Now that the Supreme Court has agreed to hear cases of prisoners at Guantánamo Bay, which would infringe on the military’s ability to keep them mired in legal limbo, it seems as though the Bush administration is working to show it can handle the situation without the help of the courts.
The military this week brought charges against detainees at Guantánamo for the first time since the prison reopened. And, officials said, a Yemeni man and a Sudanese man, thought to be associates of Osama bin Laden and accused of conspiring to commit war crimes, will be tried before U.S. military tribunals.
Meanwhile, A Danish citizen held at Guantánamo for two years was returned to Denmark. Five Britons are expected to be released soon as well. About 650 prisoners remain at the base, 94 having been released.
But earlier this month officials at the Defense Department said they will likely keep a large number of detainees at Guantánamo Bay for many years or indefinitely. Guantánamo prisoners may not be released, officials said, even if they are found not guilty by a military tribunal. Similarly, prisoners found guilty have no guarantee they will go free after serving their time.
The government has used the fact that Guantánamo Bay is not in the United States as a reason that the prisoners aren’t guaranteed any rights. But even here we have thousands of prisoners who have experienced the same treatment but for decades longer.
Remember Al Pacino in Scarface? He played a Cuban criminal, one of many Fidel Castro sent to the United States by emptying jails and mental institutions when he realized he couldn’t stop a mass exodus of refugees. There were about 125,000 Cubans who arrived in Florida in during a six month period in 1980 from the Port of Mariel.
In 1984 Cuba agreed to take back 2,746 of the criminals and mentally ill, but only 1,646 have been returned to date. Another 920 Mariel Cubans, who have been convicted of crimes in the United States, were not included in that agreement and remain in prison indefinitely.

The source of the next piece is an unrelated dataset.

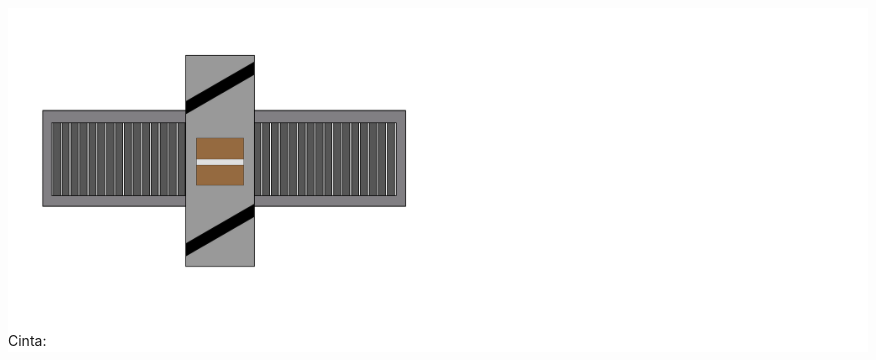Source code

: <img src="src/main/resources/static/Assets_GDD/Empaquetado.png" alt="Empaquetado" width=50% height=50%>

Cinta:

Last months the Supreme Court said it will decide whether the federal government may keep the Cubans and other illegal immigrants imprisoned after finishing their sentences for crimes committed in the United States. These are the ones whose home countries will not let them return.

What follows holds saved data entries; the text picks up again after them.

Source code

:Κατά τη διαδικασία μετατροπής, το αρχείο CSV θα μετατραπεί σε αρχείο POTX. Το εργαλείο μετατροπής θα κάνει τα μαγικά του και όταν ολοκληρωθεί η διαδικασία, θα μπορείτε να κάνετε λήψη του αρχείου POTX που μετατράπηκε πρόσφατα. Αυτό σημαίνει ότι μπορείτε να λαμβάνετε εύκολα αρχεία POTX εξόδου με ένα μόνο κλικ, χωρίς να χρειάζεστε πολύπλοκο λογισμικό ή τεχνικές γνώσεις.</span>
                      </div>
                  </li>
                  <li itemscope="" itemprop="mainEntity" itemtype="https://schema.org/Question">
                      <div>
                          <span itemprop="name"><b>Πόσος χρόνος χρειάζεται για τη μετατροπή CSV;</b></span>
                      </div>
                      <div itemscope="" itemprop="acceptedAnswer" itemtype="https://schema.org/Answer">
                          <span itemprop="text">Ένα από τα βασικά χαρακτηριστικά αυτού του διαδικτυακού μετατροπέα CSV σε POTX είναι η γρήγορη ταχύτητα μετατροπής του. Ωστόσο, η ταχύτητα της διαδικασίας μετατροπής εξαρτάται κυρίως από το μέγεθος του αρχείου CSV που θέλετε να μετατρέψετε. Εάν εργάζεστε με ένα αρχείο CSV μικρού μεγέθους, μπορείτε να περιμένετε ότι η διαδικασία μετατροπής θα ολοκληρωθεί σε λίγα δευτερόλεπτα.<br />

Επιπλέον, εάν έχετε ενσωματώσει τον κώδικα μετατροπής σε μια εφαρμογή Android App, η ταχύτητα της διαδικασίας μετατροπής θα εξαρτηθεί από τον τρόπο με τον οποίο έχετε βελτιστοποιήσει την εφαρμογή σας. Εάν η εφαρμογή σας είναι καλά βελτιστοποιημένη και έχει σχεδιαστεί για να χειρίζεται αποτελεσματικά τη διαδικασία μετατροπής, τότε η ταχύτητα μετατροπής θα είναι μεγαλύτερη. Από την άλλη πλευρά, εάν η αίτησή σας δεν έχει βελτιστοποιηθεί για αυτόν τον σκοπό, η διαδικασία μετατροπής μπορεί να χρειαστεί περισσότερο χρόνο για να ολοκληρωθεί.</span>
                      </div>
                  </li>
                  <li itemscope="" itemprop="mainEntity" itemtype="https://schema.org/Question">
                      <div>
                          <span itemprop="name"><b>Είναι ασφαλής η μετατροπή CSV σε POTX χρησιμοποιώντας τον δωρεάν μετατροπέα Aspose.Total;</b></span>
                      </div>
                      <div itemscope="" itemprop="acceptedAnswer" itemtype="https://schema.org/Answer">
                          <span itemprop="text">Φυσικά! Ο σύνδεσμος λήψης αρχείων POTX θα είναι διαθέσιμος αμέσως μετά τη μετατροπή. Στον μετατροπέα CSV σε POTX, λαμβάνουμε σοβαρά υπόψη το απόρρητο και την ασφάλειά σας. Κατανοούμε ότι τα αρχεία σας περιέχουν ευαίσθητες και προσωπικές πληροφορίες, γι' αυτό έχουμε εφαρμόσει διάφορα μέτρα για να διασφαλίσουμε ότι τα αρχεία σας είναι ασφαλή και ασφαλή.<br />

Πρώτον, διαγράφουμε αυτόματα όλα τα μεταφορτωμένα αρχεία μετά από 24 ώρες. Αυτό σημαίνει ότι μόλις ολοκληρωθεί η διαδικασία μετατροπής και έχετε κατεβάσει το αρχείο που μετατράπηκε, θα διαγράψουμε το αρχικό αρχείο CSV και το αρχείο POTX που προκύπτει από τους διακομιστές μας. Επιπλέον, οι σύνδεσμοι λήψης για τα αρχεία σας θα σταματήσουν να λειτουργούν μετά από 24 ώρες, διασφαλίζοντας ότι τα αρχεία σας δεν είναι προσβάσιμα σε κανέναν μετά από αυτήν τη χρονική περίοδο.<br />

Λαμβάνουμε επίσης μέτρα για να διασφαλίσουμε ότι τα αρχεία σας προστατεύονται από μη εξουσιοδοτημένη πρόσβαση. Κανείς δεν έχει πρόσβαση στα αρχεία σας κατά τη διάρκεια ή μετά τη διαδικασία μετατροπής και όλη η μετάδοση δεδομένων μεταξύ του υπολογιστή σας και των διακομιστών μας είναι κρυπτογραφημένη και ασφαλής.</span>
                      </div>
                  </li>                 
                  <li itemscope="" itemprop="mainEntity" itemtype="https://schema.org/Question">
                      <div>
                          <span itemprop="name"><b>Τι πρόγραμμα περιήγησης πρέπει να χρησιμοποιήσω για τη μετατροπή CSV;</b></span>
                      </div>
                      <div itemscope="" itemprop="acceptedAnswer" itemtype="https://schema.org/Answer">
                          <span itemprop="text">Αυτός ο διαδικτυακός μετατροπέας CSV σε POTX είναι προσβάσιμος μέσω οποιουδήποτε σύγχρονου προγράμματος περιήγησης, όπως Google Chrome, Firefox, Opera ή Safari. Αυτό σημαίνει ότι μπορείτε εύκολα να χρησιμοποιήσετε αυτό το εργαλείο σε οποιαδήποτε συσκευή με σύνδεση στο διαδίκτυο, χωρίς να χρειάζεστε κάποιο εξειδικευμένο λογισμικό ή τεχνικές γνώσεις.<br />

The Cuban government imprisoned 75 of its people last year for gathering signatures to petition the government for some minimal civil liberties; petitioning is not illegal in communist Cuba. Many who signed the petition lost their jobs, were expelled from universities and blacklisted. Some were beaten or threatened and had their homes ransacked. The U.S. State Department said the campaign was "the most despicable act of political repression in the Americas in a decade."

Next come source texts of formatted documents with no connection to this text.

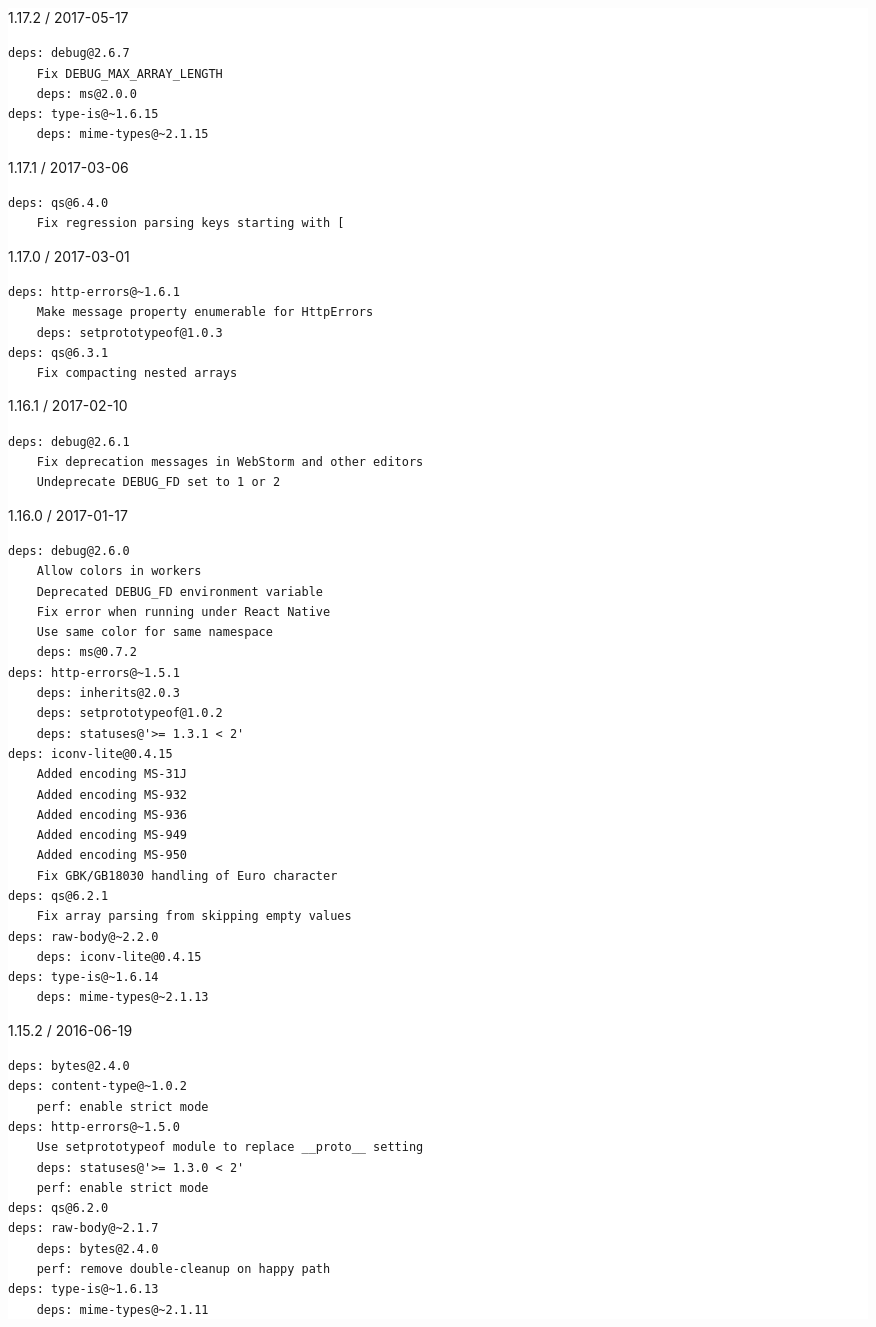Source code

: 1.17.2 / 2017-05-17

    deps: debug@2.6.7
        Fix DEBUG_MAX_ARRAY_LENGTH
        deps: ms@2.0.0
    deps: type-is@~1.6.15
        deps: mime-types@~2.1.15

1.17.1 / 2017-03-06

    deps: qs@6.4.0
        Fix regression parsing keys starting with [

1.17.0 / 2017-03-01

    deps: http-errors@~1.6.1
        Make message property enumerable for HttpErrors
        deps: setprototypeof@1.0.3
    deps: qs@6.3.1
        Fix compacting nested arrays

1.16.1 / 2017-02-10

    deps: debug@2.6.1
        Fix deprecation messages in WebStorm and other editors
        Undeprecate DEBUG_FD set to 1 or 2

1.16.0 / 2017-01-17

    deps: debug@2.6.0
        Allow colors in workers
        Deprecated DEBUG_FD environment variable
        Fix error when running under React Native
        Use same color for same namespace
        deps: ms@0.7.2
    deps: http-errors@~1.5.1
        deps: inherits@2.0.3
        deps: setprototypeof@1.0.2
        deps: statuses@'>= 1.3.1 < 2'
    deps: iconv-lite@0.4.15
        Added encoding MS-31J
        Added encoding MS-932
        Added encoding MS-936
        Added encoding MS-949
        Added encoding MS-950
        Fix GBK/GB18030 handling of Euro character
    deps: qs@6.2.1
        Fix array parsing from skipping empty values
    deps: raw-body@~2.2.0
        deps: iconv-lite@0.4.15
    deps: type-is@~1.6.14
        deps: mime-types@~2.1.13

1.15.2 / 2016-06-19

    deps: bytes@2.4.0
    deps: content-type@~1.0.2
        perf: enable strict mode
    deps: http-errors@~1.5.0
        Use setprototypeof module to replace __proto__ setting
        deps: statuses@'>= 1.3.0 < 2'
        perf: enable strict mode
    deps: qs@6.2.0
    deps: raw-body@~2.1.7
        deps: bytes@2.4.0
        perf: remove double-cleanup on happy path
    deps: type-is@~1.6.13
        deps: mime-types@~2.1.11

A few months later, Fidel Castro’s government criticized the United States. "In the territory illegally occupied by the Guantánamo naval base,” the December statement said, “hundreds of foreign prisoners are subjected to indescribable abuses."
Chances are good that the Supreme Court will at least partially agree. The Geneva Convention defines those entitled to prisoner of war status in three classes. The first is "Members of the armed forces of a party to the conflict, as well as members of militias or volunteer corps forming part of such armed forces." International law experts agree that the Taliban prisoners clearly qualify.